10

I am currently working with a file with more than 2 million lines. I've separated the lines into lists of elements (ex: [a,b,c,d] = 1 line, words separated).

I'm trying to use the following code to go through all the lines:

for a in aud:
    for esps in final:
        if a[0] in final[esps]:
            a[0] = esps

In the first for loop I'm referring to the 2 million+ lines. In the second for loop it goes through a dictionary with 2010 keys, each key with probably at least 50 corresponding values. I want to find the a[0] element in the lines that are equal to the values in the dictionary. If they match, I change the a[0] element in the selected line to the value of the key of the dictionary.

The problem is that this code takes ages to run and I don't understand much (nothing) about optimization and how to run this much faster. I would thank a lot if anyone could tell me how to do something like this faster.

#### Excerpted records:
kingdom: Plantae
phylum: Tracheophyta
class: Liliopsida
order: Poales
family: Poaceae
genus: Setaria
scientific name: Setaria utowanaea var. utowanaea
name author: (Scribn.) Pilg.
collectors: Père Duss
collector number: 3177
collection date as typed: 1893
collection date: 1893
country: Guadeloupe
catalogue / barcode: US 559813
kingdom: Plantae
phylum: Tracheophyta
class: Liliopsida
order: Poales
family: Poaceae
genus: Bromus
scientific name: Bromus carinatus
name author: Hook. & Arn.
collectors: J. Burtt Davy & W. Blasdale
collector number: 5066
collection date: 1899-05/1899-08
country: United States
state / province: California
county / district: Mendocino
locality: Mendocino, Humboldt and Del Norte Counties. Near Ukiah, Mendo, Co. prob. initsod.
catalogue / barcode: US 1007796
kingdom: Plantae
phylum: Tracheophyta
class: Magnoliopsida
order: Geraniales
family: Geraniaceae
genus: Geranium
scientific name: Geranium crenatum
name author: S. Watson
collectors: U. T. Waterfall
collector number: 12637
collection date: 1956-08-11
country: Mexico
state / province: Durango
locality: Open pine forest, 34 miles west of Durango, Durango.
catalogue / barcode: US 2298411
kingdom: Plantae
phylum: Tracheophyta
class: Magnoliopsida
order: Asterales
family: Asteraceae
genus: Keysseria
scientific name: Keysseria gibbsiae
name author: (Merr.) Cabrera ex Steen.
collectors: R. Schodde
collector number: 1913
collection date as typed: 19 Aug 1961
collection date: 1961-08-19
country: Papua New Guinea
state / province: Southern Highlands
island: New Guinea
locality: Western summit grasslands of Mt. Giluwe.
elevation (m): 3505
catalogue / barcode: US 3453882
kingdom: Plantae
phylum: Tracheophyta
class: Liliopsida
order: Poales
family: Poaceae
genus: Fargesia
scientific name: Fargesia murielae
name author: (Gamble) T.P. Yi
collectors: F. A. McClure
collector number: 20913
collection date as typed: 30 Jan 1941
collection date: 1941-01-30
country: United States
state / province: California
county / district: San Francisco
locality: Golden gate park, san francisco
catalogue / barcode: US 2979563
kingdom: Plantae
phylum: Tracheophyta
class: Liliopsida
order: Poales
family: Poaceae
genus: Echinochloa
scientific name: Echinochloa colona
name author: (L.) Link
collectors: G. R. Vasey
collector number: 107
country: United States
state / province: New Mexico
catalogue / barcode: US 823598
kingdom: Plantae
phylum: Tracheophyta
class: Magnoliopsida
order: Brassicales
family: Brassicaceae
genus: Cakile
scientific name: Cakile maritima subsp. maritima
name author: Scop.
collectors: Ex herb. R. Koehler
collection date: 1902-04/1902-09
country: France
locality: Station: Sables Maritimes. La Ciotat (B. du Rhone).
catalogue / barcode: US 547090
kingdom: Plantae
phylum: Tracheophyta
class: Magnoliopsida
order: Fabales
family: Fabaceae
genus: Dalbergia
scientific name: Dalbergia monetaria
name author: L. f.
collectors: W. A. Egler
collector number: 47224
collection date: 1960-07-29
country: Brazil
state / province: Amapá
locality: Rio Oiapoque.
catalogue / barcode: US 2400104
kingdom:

#### Work required:
Write the next part of the forum post about speeding up the nested Python loop over the 2 million lines. The records come from a separate source and have no connection to the text.

#### Result of the exercise:
  • hmm, are you limited to just one computer? I think you can use several workers to do that. Even with one computer, you can also create multiple workers with a multicore CPU – Junbang Huang May 7 '17 at 2:45
  • It is a bit hard to undestand your actual problem given this description with none example data. Are all the 50 keys in each of the "final" dictionary strings? – jsbueno May 7 '17 at 2:48
  • Won't this have a side effect of mutating an object while iterating over it? – pylang May 9 '17 at 21:03
25

When you have "big" things to run through, like this, the key to get things going fast is to "reduce algorithmic complexity" - that is, avoid any operations that depend on the size of either data set if possible.

In the example you gave, you perform, for each of your millions of lines a 50 x 2000 linear search - that is a lot! The problem being that if each of your final[esps] is a list, Python performs a linear search in these 50 values - with the operator in.

Since you mention you are reading your values from a file, I have to assume that both a[0] and the elements in the lines of final are strings - but this would also work for numbers.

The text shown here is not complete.